Our public sector debt and deficits are low by world standards and there is no economic need for them to return to zero. Nor is public service employment an issue. In its recent assessment of Value for Money in member countries, the OECD, not known for a left wing bias, concluded that:

“…Australia has very low employment in general government (including states and local government), in fact the lowest of all the Value for Money countries for which data is available. This is probably due to the large privatisation and outsourcing efforts of the last decades. This has led to a small government and large efficiency gains … Australia is an example for other … governments.”

Challenge is revenues, not deficits

The main challenge facing the Australian public sector is not expenditures, deficits or debts, but revenues.

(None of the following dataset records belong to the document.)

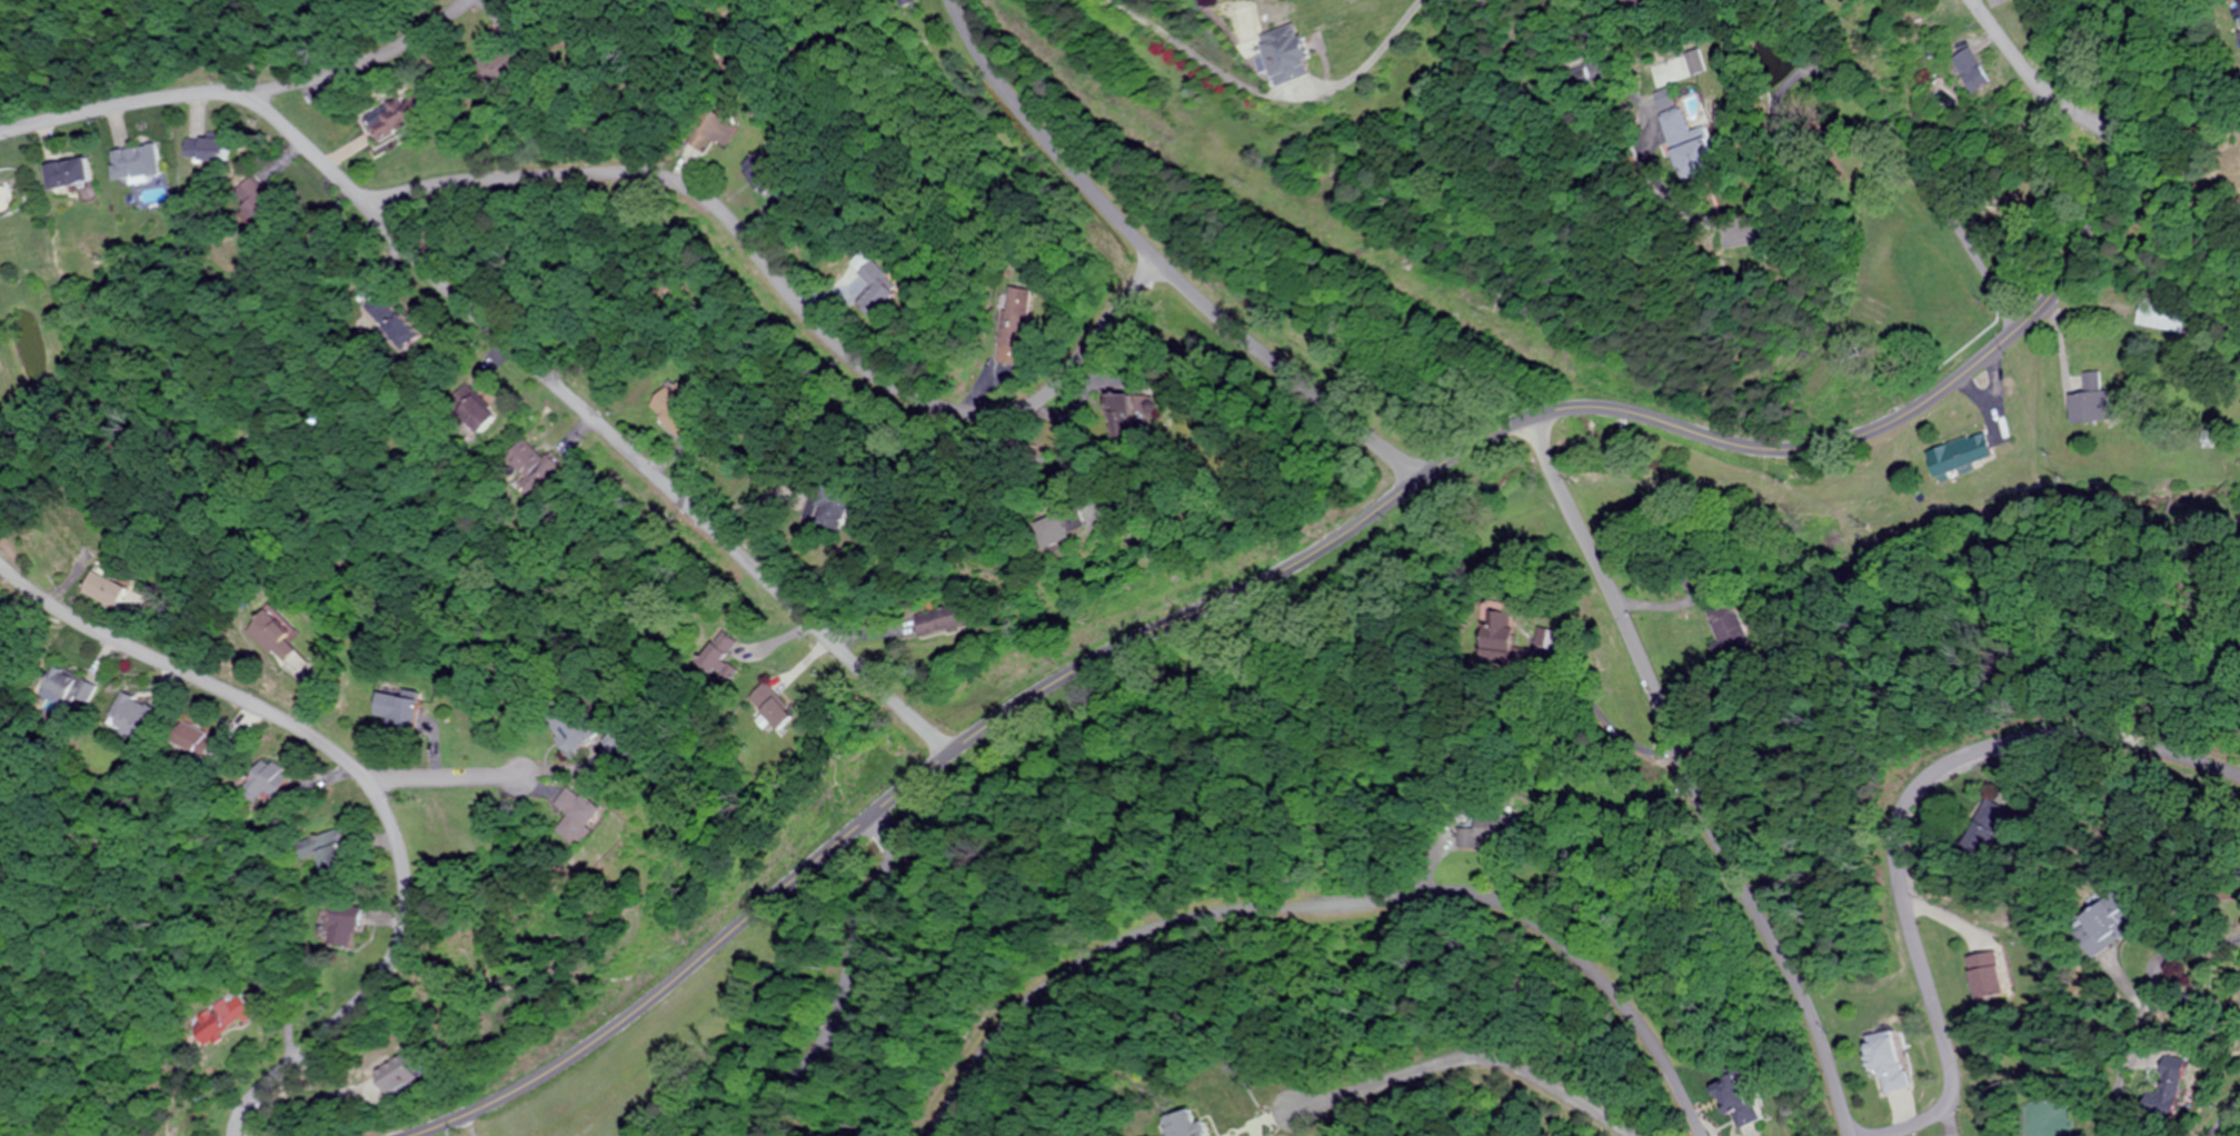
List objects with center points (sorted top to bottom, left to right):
building: (1280, 54)
road: (352, 66)
building: (1969, 69)
road: (2038, 83)
building: (204, 148)
building: (132, 162)
building: (61, 172)
road: (632, 173)
road: (1157, 263)
building: (2158, 315)
road: (653, 477)
road: (1335, 535)
building: (395, 708)
road: (1691, 775)
road: (428, 777)
road: (363, 782)
road: (510, 783)
road: (1905, 816)
building: (1984, 822)
building: (328, 848)
road: (1330, 903)
building: (2095, 923)
building: (1984, 977)
road: (847, 984)
road: (2145, 1010)
road: (1549, 1077)
building: (1898, 1078)
building: (2167, 1078)
building: (392, 1079)
road: (2226, 1117)
building: (1180, 1122)

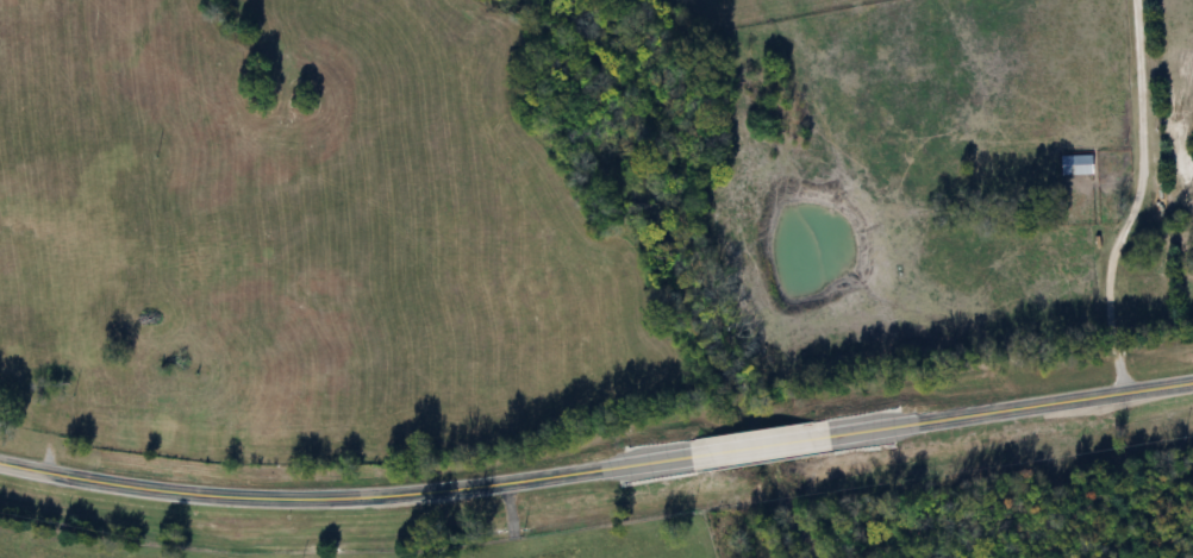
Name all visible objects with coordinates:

These have been on a downward trajectory for five years now, and that is despite being underpinned by one of the world’s fastest growing economies.

As the most recent federal budget papers show, between 2006/7 and 2010/11 revenues for all tiers of government shrank by almost five percentage points of GDP, or the equivalent of almost $70 billion per year. While they have staged a modest recovery since then, overall they remain in the doldrums with budgeted increases year after year failing to land where Treasuries (except WA) had hoped.

It is this problem with receipts that poses the biggest challenge to an Abbott government. It won the election on the back of promises that will reduce rather than raise revenues, including cutting the corporate tax rate, ending the carbon and mining taxes as well as overturning the decision by Labor to end a tax rort for leased vehicles.

However you look at it, the ducks are simply not lined up to enable Abbott to deploy a Commission of Audit in the way that those on the right would wish him to do. As The Australian’s David Uren had to concede, this “is not an easy argument to win… Australia is among the handful of countries with a AAA credit rating from the three global agencies (and) the nation’s creditors … are not showing the slightest concern”.

In an interesting historical twist, the David Cameron government in the UK announced earlier this year that it was disbanding its Commission of Audit, having decided it would do so when it won office three years ago. It had become a waste of public money, communities secretary Eric Pickles said at the time.

Tony Abbott might do well to reflect on this decision, so that he might free himself up to focus his attention on Australia’s real budget troubles, which fall heavily on the revenue rather than the expenditure side of the ledger.